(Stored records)
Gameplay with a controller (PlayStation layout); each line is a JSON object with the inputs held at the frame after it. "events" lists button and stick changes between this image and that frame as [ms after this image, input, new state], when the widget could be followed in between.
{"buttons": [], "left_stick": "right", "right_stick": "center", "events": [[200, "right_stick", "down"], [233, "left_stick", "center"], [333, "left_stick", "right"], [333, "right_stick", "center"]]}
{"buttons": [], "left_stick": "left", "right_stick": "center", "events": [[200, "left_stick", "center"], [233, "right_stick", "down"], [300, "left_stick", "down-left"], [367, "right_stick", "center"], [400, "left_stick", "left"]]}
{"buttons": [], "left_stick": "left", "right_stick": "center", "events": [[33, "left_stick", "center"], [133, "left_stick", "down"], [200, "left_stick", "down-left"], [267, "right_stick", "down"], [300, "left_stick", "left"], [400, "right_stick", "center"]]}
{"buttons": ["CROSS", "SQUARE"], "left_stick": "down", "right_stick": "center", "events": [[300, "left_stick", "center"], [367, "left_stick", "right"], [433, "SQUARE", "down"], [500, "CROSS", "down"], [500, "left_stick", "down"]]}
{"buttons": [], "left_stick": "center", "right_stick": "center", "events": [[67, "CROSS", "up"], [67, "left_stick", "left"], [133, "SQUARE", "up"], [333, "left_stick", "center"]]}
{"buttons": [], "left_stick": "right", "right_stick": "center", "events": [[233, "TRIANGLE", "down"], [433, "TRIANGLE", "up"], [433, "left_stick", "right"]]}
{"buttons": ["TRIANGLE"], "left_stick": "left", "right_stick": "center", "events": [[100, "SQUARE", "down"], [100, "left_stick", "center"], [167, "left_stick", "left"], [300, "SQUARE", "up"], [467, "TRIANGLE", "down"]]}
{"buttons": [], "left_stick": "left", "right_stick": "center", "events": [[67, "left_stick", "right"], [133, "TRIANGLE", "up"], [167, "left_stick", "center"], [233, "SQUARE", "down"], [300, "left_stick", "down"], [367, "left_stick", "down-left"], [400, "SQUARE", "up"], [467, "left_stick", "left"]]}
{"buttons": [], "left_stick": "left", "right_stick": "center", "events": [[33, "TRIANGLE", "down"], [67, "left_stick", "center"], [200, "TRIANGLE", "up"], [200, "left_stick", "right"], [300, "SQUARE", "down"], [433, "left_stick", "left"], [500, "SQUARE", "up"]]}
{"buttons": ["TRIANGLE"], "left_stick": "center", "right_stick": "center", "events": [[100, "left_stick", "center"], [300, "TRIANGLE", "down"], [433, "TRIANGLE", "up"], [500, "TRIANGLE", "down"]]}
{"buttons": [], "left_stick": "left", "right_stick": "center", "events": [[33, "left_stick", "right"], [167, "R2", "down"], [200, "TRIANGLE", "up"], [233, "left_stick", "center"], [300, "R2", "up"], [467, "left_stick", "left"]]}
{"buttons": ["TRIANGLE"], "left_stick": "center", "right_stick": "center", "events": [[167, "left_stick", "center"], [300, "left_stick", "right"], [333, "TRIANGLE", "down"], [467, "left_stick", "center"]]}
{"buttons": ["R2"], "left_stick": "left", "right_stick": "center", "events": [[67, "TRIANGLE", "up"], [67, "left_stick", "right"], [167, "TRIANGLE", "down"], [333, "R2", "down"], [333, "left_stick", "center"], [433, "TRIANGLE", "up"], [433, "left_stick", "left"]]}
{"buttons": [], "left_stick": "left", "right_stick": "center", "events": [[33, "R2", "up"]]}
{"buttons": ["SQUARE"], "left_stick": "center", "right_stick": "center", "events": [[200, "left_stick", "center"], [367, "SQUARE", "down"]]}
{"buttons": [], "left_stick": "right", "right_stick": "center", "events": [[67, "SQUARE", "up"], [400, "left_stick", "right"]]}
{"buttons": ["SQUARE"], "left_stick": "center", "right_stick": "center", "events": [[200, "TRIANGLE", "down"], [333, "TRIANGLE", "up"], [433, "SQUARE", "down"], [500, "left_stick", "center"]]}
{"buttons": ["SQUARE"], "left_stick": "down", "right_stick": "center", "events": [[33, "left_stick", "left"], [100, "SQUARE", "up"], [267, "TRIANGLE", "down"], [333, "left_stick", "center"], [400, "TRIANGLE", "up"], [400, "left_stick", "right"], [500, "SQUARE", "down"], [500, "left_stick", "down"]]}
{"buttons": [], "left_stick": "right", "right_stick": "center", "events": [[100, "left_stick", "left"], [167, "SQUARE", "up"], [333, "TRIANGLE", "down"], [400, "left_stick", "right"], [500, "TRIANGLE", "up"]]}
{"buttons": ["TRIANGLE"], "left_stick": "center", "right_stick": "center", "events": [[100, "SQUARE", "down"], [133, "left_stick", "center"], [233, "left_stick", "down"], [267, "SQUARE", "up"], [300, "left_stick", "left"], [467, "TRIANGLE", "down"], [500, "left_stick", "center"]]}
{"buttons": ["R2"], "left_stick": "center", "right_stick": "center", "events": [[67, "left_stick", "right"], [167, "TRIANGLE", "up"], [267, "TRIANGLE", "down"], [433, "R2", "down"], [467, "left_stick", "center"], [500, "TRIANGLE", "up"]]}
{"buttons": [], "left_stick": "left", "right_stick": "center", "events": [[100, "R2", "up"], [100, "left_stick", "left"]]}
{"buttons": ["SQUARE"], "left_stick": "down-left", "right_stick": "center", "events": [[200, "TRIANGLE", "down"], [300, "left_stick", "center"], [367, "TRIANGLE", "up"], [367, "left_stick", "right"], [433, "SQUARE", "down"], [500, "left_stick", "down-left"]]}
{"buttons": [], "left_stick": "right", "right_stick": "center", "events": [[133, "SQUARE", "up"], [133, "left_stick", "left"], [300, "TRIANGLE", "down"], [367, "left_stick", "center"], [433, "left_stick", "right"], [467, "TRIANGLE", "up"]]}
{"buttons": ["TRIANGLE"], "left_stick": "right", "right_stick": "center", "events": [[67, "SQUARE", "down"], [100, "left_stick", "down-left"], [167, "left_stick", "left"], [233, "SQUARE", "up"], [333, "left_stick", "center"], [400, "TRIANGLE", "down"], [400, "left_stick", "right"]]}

▶ WORK TO COMPLETE:
Whatever is in the entries above, write it out exactly.

▶ ANSWER SECTION:
Gameplay with a controller (PlayStation layout); each line is a JSON object with the inputs held at the frame after it. "events" lists button and stick changes between this image and that frame as [ms after this image, input, new state], when the widget could be followed in between.
{"buttons": [], "left_stick": "right", "right_stick": "center", "events": [[200, "right_stick", "down"], [233, "left_stick", "center"], [333, "left_stick", "right"], [333, "right_stick", "center"]]}
{"buttons": [], "left_stick": "left", "right_stick": "center", "events": [[200, "left_stick", "center"], [233, "right_stick", "down"], [300, "left_stick", "down-left"], [367, "right_stick", "center"], [400, "left_stick", "left"]]}
{"buttons": [], "left_stick": "left", "right_stick": "center", "events": [[33, "left_stick", "center"], [133, "left_stick", "down"], [200, "left_stick", "down-left"], [267, "right_stick", "down"], [300, "left_stick", "left"], [400, "right_stick", "center"]]}
{"buttons": ["CROSS", "SQUARE"], "left_stick": "down", "right_stick": "center", "events": [[300, "left_stick", "center"], [367, "left_stick", "right"], [433, "SQUARE", "down"], [500, "CROSS", "down"], [500, "left_stick", "down"]]}
{"buttons": [], "left_stick": "center", "right_stick": "center", "events": [[67, "CROSS", "up"], [67, "left_stick", "left"], [133, "SQUARE", "up"], [333, "left_stick", "center"]]}
{"buttons": [], "left_stick": "right", "right_stick": "center", "events": [[233, "TRIANGLE", "down"], [433, "TRIANGLE", "up"], [433, "left_stick", "right"]]}
{"buttons": ["TRIANGLE"], "left_stick": "left", "right_stick": "center", "events": [[100, "SQUARE", "down"], [100, "left_stick", "center"], [167, "left_stick", "left"], [300, "SQUARE", "up"], [467, "TRIANGLE", "down"]]}
{"buttons": [], "left_stick": "left", "right_stick": "center", "events": [[67, "left_stick", "right"], [133, "TRIANGLE", "up"], [167, "left_stick", "center"], [233, "SQUARE", "down"], [300, "left_stick", "down"], [367, "left_stick", "down-left"], [400, "SQUARE", "up"], [467, "left_stick", "left"]]}
{"buttons": [], "left_stick": "left", "right_stick": "center", "events": [[33, "TRIANGLE", "down"], [67, "left_stick", "center"], [200, "TRIANGLE", "up"], [200, "left_stick", "right"], [300, "SQUARE", "down"], [433, "left_stick", "left"], [500, "SQUARE", "up"]]}
{"buttons": ["TRIANGLE"], "left_stick": "center", "right_stick": "center", "events": [[100, "left_stick", "center"], [300, "TRIANGLE", "down"], [433, "TRIANGLE", "up"], [500, "TRIANGLE", "down"]]}
{"buttons": [], "left_stick": "left", "right_stick": "center", "events": [[33, "left_stick", "right"], [167, "R2", "down"], [200, "TRIANGLE", "up"], [233, "left_stick", "center"], [300, "R2", "up"], [467, "left_stick", "left"]]}
{"buttons": ["TRIANGLE"], "left_stick": "center", "right_stick": "center", "events": [[167, "left_stick", "center"], [300, "left_stick", "right"], [333, "TRIANGLE", "down"], [467, "left_stick", "center"]]}
{"buttons": ["R2"], "left_stick": "left", "right_stick": "center", "events": [[67, "TRIANGLE", "up"], [67, "left_stick", "right"], [167, "TRIANGLE", "down"], [333, "R2", "down"], [333, "left_stick", "center"], [433, "TRIANGLE", "up"], [433, "left_stick", "left"]]}
{"buttons": [], "left_stick": "left", "right_stick": "center", "events": [[33, "R2", "up"]]}
{"buttons": ["SQUARE"], "left_stick": "center", "right_stick": "center", "events": [[200, "left_stick", "center"], [367, "SQUARE", "down"]]}
{"buttons": [], "left_stick": "right", "right_stick": "center", "events": [[67, "SQUARE", "up"], [400, "left_stick", "right"]]}
{"buttons": ["SQUARE"], "left_stick": "center", "right_stick": "center", "events": [[200, "TRIANGLE", "down"], [333, "TRIANGLE", "up"], [433, "SQUARE", "down"], [500, "left_stick", "center"]]}
{"buttons": ["SQUARE"], "left_stick": "down", "right_stick": "center", "events": [[33, "left_stick", "left"], [100, "SQUARE", "up"], [267, "TRIANGLE", "down"], [333, "left_stick", "center"], [400, "TRIANGLE", "up"], [400, "left_stick", "right"], [500, "SQUARE", "down"], [500, "left_stick", "down"]]}
{"buttons": [], "left_stick": "right", "right_stick": "center", "events": [[100, "left_stick", "left"], [167, "SQUARE", "up"], [333, "TRIANGLE", "down"], [400, "left_stick", "right"], [500, "TRIANGLE", "up"]]}
{"buttons": ["TRIANGLE"], "left_stick": "center", "right_stick": "center", "events": [[100, "SQUARE", "down"], [133, "left_stick", "center"], [233, "left_stick", "down"], [267, "SQUARE", "up"], [300, "left_stick", "left"], [467, "TRIANGLE", "down"], [500, "left_stick", "center"]]}
{"buttons": ["R2"], "left_stick": "center", "right_stick": "center", "events": [[67, "left_stick", "right"], [167, "TRIANGLE", "up"], [267, "TRIANGLE", "down"], [433, "R2", "down"], [467, "left_stick", "center"], [500, "TRIANGLE", "up"]]}
{"buttons": [], "left_stick": "left", "right_stick": "center", "events": [[100, "R2", "up"], [100, "left_stick", "left"]]}
{"buttons": ["SQUARE"], "left_stick": "down-left", "right_stick": "center", "events": [[200, "TRIANGLE", "down"], [300, "left_stick", "center"], [367, "TRIANGLE", "up"], [367, "left_stick", "right"], [433, "SQUARE", "down"], [500, "left_stick", "down-left"]]}
{"buttons": [], "left_stick": "right", "right_stick": "center", "events": [[133, "SQUARE", "up"], [133, "left_stick", "left"], [300, "TRIANGLE", "down"], [367, "left_stick", "center"], [433, "left_stick", "right"], [467, "TRIANGLE", "up"]]}
{"buttons": ["TRIANGLE"], "left_stick": "right", "right_stick": "center", "events": [[67, "SQUARE", "down"], [100, "left_stick", "down-left"], [167, "left_stick", "left"], [233, "SQUARE", "up"], [333, "left_stick", "center"], [400, "TRIANGLE", "down"], [400, "left_stick", "right"]]}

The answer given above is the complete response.